Return every line of the items below that contains the string "генератор".

======== DATA PROVIDED

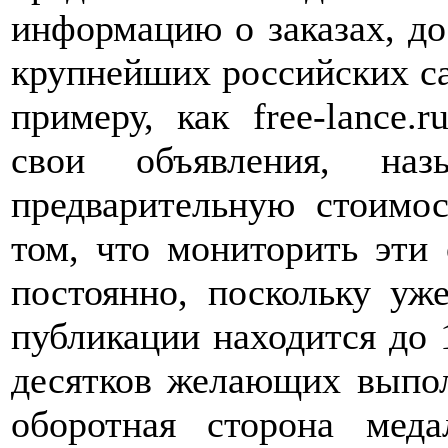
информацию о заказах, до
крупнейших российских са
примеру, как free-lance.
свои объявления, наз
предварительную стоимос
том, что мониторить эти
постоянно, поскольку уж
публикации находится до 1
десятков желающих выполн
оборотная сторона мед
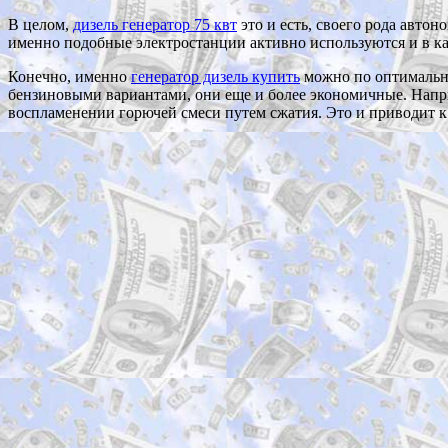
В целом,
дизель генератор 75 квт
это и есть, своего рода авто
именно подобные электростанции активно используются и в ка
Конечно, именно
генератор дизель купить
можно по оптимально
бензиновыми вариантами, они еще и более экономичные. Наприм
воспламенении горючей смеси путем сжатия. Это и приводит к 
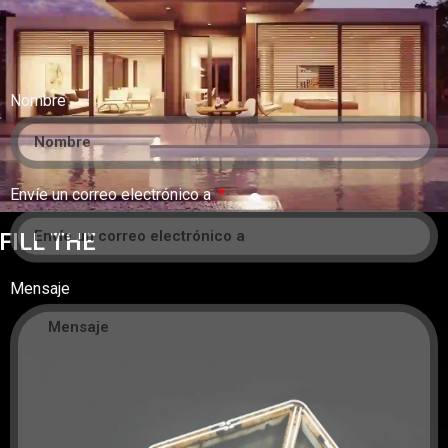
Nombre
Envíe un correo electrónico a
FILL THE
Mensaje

================
======== DATA PROVIDED

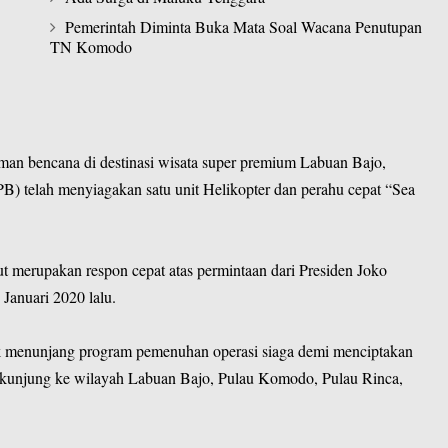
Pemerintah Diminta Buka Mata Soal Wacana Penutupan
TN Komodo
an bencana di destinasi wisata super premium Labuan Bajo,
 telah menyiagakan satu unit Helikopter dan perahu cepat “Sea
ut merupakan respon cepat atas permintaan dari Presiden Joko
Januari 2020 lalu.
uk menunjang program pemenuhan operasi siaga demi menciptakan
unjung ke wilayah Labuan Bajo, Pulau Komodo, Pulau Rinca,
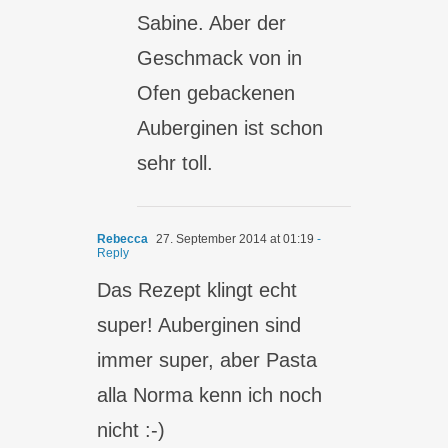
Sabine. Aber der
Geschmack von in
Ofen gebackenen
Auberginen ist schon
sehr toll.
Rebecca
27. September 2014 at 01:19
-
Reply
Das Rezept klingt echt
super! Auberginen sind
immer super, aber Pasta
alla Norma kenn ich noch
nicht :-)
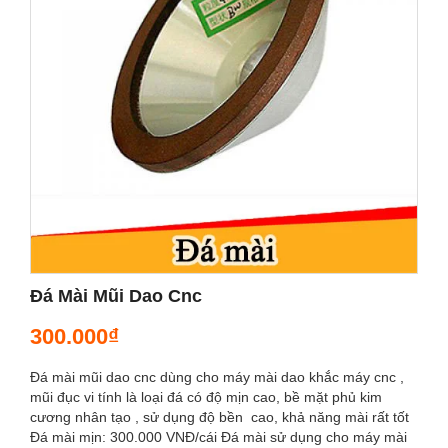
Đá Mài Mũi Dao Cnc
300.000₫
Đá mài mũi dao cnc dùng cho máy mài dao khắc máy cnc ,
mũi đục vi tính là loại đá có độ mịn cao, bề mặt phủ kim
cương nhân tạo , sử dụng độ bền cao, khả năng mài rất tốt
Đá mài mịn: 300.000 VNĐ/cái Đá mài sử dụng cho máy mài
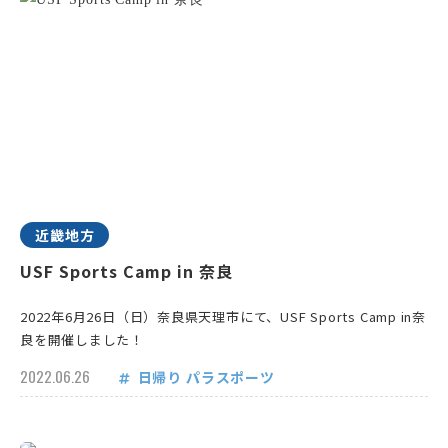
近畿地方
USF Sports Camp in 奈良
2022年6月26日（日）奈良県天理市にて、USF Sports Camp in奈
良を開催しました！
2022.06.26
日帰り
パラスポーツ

================

[RESULT OF THIS TASK]:
дизель генератор 75 квт
генератор дизель купить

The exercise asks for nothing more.